The VISPA Desktop Edition provides an easy way to design and run physics analyses. The philosophy is to offer a fast start for newcomers while maintaining all the flexibility that advanced users need for their analysis.
VISPA offers a common GUI for several plugins which are closely linked to VISPA. This guide mainly deals with the features provided by the Analysis Designer and Analysis Browser plugins. For a full list of available plugins, look at the feature list. VISPA also provides the ability to create own GUI plugins, see the API Reference for more details.
Download VISPA for your platform and follow the instructions. To be able to use plugins for designing physics analyses or browse data, be sure to also include PXL in your installation, which is the default for most platforms. We recommend to install VISPA using the pre-compiled tar balls. A detailed guide for the VISPA installation from source code with a UNIX system can be found here. Experts may have a look at the Quick Installation Guide.
For Windows see the recommended steps for proper installation using the binary packages here.
VISPA comes with a set of handy examples.
The Analysis Designer is the main plugin for designing a physics analysis and is based on the PXL toolkit. It provides all the ingredients to design and execute a high-energy physics analysis and can be extended for other applications.

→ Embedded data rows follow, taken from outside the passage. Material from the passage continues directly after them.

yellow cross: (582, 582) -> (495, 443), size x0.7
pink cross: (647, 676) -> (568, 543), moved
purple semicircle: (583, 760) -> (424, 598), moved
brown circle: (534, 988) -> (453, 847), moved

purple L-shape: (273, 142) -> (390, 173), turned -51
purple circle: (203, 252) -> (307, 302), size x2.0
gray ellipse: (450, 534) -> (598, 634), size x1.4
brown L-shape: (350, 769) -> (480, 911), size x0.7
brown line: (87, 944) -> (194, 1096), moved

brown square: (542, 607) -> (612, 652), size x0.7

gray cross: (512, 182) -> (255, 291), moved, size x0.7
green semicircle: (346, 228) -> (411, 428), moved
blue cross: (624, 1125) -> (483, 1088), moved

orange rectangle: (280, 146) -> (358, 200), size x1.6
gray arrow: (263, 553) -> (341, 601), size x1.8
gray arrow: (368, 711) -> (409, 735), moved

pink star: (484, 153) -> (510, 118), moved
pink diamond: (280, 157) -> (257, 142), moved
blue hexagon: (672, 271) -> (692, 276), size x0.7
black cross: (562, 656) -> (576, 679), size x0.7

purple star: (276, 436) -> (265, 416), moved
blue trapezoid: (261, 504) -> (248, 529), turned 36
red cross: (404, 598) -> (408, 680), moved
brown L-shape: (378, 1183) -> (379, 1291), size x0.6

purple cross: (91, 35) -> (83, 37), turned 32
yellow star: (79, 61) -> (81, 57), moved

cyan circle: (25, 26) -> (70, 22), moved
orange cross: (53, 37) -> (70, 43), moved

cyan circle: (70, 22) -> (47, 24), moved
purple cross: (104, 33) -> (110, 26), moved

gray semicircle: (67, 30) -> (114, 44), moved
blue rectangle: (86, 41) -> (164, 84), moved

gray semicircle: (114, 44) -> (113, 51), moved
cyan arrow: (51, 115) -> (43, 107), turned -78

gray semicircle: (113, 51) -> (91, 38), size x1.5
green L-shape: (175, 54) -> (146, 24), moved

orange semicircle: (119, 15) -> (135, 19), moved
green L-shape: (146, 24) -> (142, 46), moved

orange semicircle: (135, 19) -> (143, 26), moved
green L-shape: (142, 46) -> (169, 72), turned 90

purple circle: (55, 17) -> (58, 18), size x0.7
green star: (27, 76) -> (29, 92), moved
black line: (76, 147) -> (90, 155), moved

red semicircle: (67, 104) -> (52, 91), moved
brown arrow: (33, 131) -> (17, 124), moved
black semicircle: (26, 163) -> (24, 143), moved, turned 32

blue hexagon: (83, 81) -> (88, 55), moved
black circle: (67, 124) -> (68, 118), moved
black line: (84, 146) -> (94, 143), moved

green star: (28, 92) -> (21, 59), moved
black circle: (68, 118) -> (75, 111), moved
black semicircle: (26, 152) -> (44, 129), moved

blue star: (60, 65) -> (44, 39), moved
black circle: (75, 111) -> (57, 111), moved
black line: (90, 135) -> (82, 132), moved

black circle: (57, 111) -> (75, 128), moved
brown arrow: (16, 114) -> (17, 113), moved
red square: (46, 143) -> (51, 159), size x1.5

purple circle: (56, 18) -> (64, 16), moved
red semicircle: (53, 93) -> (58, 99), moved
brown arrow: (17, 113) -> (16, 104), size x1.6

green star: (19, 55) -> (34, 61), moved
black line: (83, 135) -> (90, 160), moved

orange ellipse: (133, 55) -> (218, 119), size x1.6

The analysis designer is based on a serial analysis flow. Starting from data input or data generation, a set of data is processed serially by a chain of modules which can implement logical operations.
Once you start VISPA, the start dialogue is shown.
From here, choose New physics analysis to start designing a physics analysis from scratch, or open an existing analysis on the left-hand side, e.g. from the delivered [examples], to start from an already existing analysis.
There are two options for data input: Either use a PXL data file via a File Input module, or create data using a PyGenerator module. Both modules will start the execution of the module chain by passing a basic data entity (a Serializable) to the next module. After a chain is executed, the module will continue with a new Serializable until either there is no more data present in the input file, or the stop condition of the generator module is fulfilled.
In case more than one module is present, the execution of the analysis will stop when all input modules fail to deliver more data. As default, data will be delivered in turns. To force the execution of different input modules one after the other, the runIndex can be set to different integer values for each module. Then, modules will be executed from lowest to highest runIndex.
If you want to convert data from a dedicated experiment into the PXL I/O format, you may want to have a look at the following examples:
After the execution of each module, the data will be passed to the next module if a connection line is drawn. Modules can be connected in the GUI from a source of one module to a sink of another module. Sources are always located on the right-hand side of a module and sinks on the left-hand side such that the data flow is from the left to the right.
Modules can have more than one source, and the logic in the module code determines to which source the data is passed. If the data is passed to a source which is not connected to a sink, the execution of the analysis for this piece of data stops. The same is true if a module has no source.
In each module, arbitrary operations on the input data can be performed. This can mean gathering of information like counting the number of passed objects, adding of additional information, e.g. the calculation of variables using the input data and storing these in the data, dropping parts of the data, or modification of the passed data, e.g. by running dedicated algorithms.
To get started, insert a PyAnalyse module by choosing this on the left-hand side of the VISPA window and then by double-clicking in the main window. Point the mouse to the module and choose Create skeleton from the menu appearing on top of the module. This asks you to save a skeleton module on your file system. You can instead also select a script, e.g. from the delivered examples, by choosing Select script. Then, the module code itself can be changed to perform any operation. For more details on what you can do with PXL modules, see the PXL documentation.
The analysis designer has a set of basic Python modules to allow to graphically represent logical operations. In principal, any logical operation is allowed and can be implemented with the set of basic logic modules and the general Python or C++ module with an arbitrary number of sinks and sources. The only limit is that it is not possible to divide a set of data. There is no principal veto of using a module twice in a chain; however, this should be used with great care to prevent infinite loops, and is generally not recommended.
The simplest logical operation is the absence of any operation, the Pass. This is represented by the PyAnalyse module. In modules of this type, the data is processed and passed to the next module, given a connection exists.
PXL offers two possibilities to write modules, either in Python, or in C++.
For a list of example modules, see Examples. Skeletons for python modules can be created directly via the VISPA graphical user interface.
The example for the batch system plugin can be found here: Batch System Plugin.